L'espoir de rentrer en France abandonna les membres de la famille Bonaparte. « Le roi Jérôme, seul de tous les siens, persista dans la foi qu'il ne mourrait pas dans l'exil. Les événements de Strasbourg auraient été de nature à porter un dernier coup à cette foi inébranlable. Elle se ranima par la rencontre qu'il fit d'un personnage illustre déjà, et dont nous avons vu la longue carrière se prolonger jusqu'à nos jours, au delà du cercle d'action, d'idées, d'événements, auquel sa remarquable personnalité était attachée. M. Thiers, dans un voyage qu'il fit en 1837, rencontra le roi Jérôme à Florence. Reçu par le prince dans sa modeste retraite de Quarto, il se passionna vivement pour ce représentant d'une époque héroïque (1)...

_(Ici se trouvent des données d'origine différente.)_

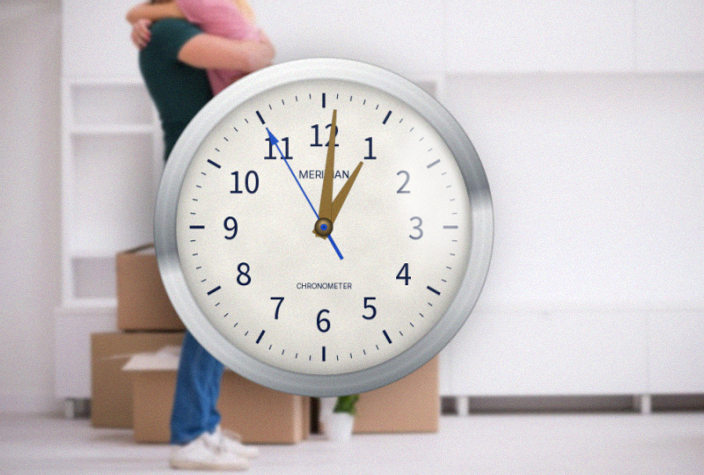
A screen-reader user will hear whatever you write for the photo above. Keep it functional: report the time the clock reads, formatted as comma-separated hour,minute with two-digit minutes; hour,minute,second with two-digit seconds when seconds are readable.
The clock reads 1,00,55
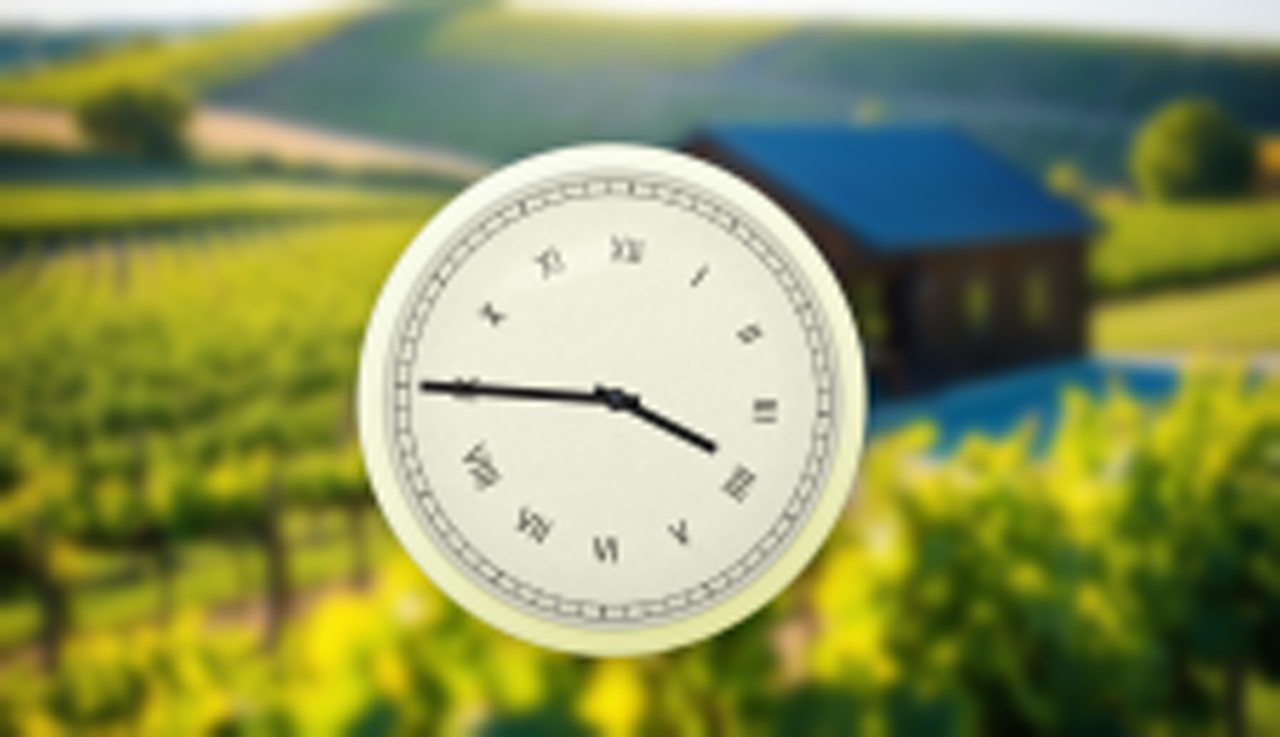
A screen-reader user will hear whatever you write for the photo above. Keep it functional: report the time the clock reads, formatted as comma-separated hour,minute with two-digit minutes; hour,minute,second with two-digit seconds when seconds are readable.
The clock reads 3,45
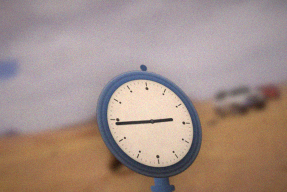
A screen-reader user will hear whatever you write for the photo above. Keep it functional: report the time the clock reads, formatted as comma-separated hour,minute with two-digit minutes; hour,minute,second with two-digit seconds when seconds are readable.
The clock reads 2,44
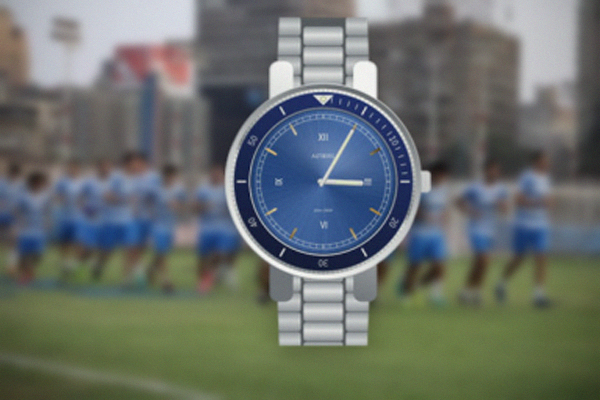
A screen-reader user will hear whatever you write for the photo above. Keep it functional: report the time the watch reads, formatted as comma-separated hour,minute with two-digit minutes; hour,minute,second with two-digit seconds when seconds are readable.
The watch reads 3,05
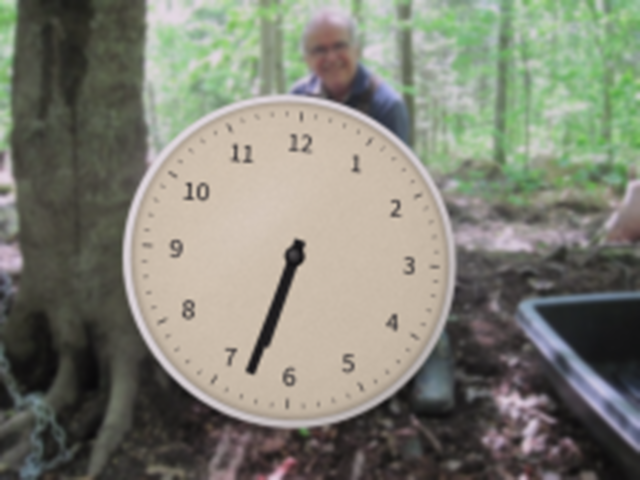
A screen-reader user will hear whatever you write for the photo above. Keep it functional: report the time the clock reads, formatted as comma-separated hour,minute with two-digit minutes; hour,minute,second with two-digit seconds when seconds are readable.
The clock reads 6,33
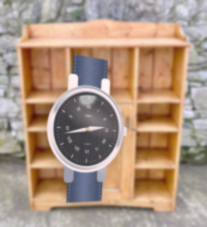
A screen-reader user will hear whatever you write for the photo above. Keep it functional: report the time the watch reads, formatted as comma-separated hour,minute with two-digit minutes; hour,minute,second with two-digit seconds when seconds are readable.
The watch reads 2,43
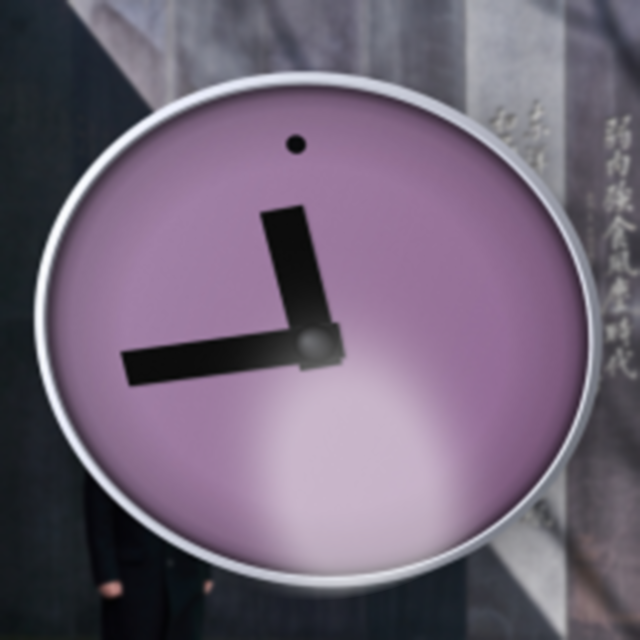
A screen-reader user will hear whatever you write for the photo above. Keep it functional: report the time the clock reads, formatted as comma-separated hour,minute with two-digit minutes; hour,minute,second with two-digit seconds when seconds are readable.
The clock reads 11,44
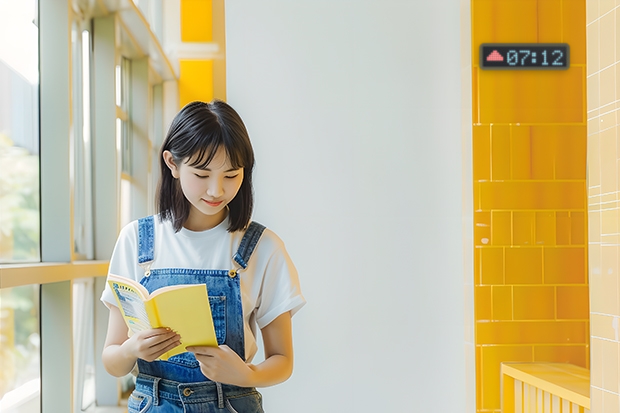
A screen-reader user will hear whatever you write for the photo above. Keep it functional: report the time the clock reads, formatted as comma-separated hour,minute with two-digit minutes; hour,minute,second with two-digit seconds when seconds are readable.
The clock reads 7,12
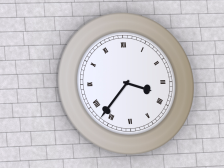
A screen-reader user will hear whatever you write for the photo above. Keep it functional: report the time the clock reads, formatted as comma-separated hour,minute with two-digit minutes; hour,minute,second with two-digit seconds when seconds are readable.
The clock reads 3,37
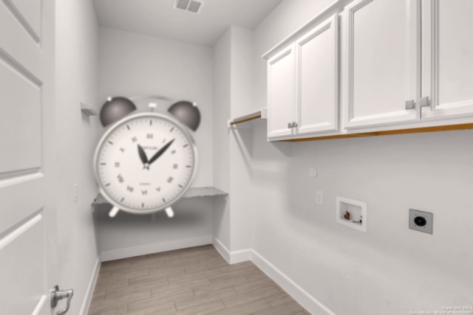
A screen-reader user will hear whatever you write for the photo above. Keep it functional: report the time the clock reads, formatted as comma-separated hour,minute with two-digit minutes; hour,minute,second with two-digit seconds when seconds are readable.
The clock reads 11,07
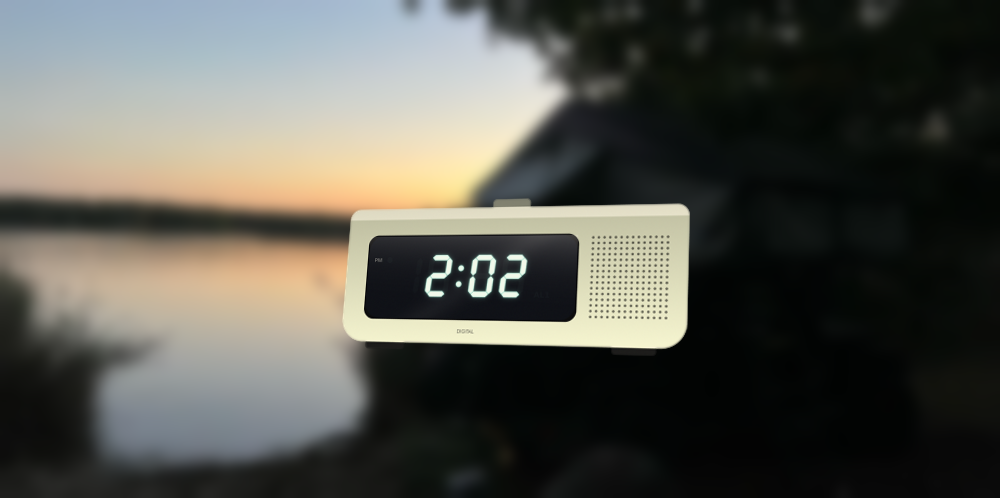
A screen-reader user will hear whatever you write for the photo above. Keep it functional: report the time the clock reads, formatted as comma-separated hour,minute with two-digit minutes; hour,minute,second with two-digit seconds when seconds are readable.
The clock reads 2,02
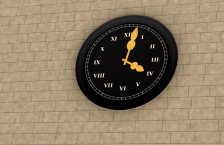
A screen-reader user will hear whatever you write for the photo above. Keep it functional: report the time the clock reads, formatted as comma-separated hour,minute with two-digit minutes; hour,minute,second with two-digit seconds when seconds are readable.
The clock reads 4,02
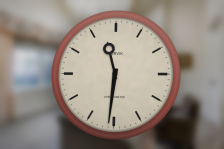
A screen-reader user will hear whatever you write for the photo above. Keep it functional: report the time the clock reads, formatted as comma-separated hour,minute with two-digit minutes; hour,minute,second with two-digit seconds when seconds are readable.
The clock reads 11,31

M. Thiers alla lui-même au-devant des confidences du roi Jérôme sur son ardent désir de revoir sa patrie, et s'y associa avec chaleur. Il promit de tout cœur d'employer son influence non pas pour obtenir le rappel de la loi de 1832, ce qui lui semblait impossible, mais une exception personnelle qui permît au roi Jérôme de rentrer en France (2). » La lettre suivante, adressée de Florence, le

(1) Mémoires et correspondance du roi Jérôme et de la reine Catherine. (2) Idem.

M. PIETRI ET JEROME BONAPARTE.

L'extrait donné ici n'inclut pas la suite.